Burslem – Reflections on a town’s heritage

A Second World War Liberty Ship

Like all the towns in our area, Burslem has a proud heritage.

In the 18th century, its master potters brought the Industrial Revolution to North Staffordshire.

The old town hall is one of the finest examples of civic architecture erected by a local board of health.

Burslem born architect, Absalom Reade Wood designed the Woodhall Memorial Chapel, the Drill Hall, the Art School, the Wycliffe Institute, Moorland Road Schools, Longport Methodist Church and Middleport Pottery.

Created by local craftspersons, the Wedgwood Institute has a unique terracotta façade which is an inspiring tribute to the skills of the men and women who worked in the pottery industry.

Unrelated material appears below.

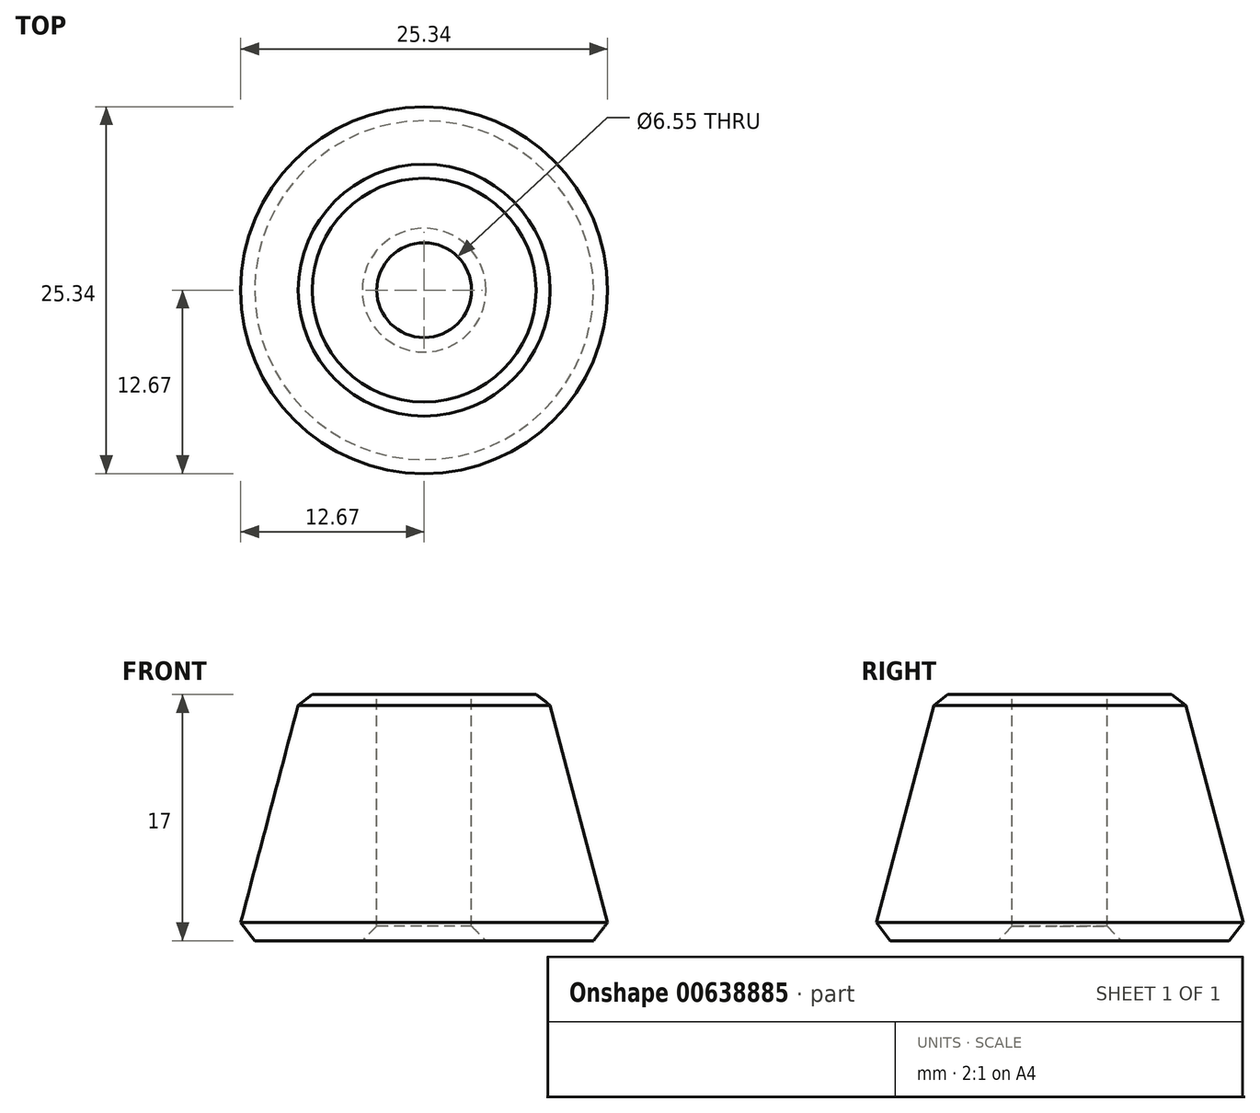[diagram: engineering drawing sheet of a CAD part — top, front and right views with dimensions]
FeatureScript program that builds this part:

During its long history, the Wedgwood Institute has housed several schools and colleges whose alumni have played a significant role on the world stage in the fields of literature, science and technology.

They include:

  • Oliver Lodge, the first principal of Birmingham University, who invented the spark plug and perfected radio telegraphy;
  • Arnold Bennett whose novels vividly described life in North Staffordshire and immortalised The Potteries;
  • Summers Hunter, one of the world’s leading maritime engineers, whose firm designed the engine that powered the Liberty Ships* which helped to keep the supply lines between Britain and North America open during the Second World War; and
  • Reginald Mitchell, the 20th century’s leading aircraft designer, who created the Spitfire which saved the world from Nazi domination.

*The photograph shows a Liberty Ship which was powered by a marine engine designed by Summers Hunter.